== Segment start ==

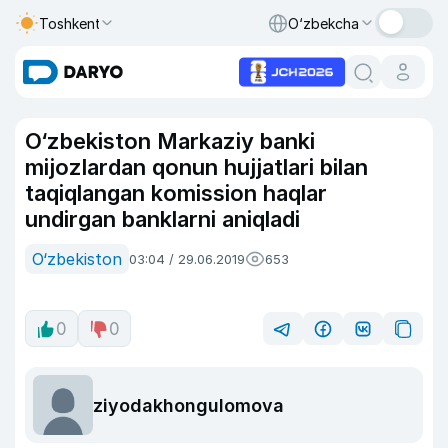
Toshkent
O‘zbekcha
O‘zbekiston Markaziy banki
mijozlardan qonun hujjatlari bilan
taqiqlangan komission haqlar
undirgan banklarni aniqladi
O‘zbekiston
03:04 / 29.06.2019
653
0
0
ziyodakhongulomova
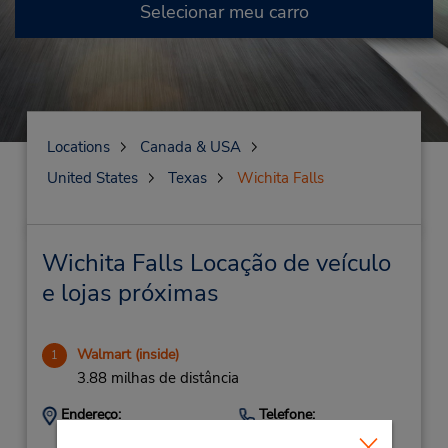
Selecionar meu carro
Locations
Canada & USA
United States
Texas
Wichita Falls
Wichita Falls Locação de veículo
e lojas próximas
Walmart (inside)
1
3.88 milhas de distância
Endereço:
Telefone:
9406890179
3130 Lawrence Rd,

== Segment end ==
== Segment start ==

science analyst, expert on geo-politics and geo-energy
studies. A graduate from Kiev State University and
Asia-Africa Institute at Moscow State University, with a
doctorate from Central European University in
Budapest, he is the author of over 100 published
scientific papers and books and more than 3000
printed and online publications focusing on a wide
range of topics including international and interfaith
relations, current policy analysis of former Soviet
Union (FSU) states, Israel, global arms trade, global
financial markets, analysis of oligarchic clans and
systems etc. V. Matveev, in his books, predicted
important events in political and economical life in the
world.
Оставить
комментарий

== Segment end ==
== Segment start ==

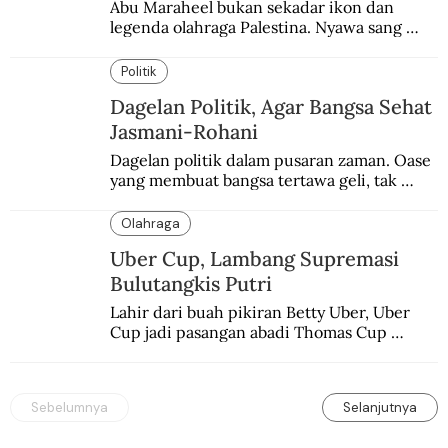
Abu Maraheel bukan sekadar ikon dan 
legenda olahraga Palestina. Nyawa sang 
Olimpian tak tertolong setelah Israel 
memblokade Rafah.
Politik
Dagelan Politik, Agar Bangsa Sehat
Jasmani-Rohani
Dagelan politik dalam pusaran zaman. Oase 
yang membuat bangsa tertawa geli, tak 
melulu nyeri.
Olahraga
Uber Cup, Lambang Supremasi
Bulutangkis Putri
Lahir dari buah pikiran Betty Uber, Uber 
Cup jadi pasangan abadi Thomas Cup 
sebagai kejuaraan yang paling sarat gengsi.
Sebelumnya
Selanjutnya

== Segment end ==

Required action :: Return, word for word, the lines of the data above from the line with "sebagai kejuaraan yang paling sarat gengsi." through the line with "Selanjutnya", inclusive.

Answer to the problem ::
sebagai kejuaraan yang paling sarat gengsi.
Sebelumnya
Selanjutnya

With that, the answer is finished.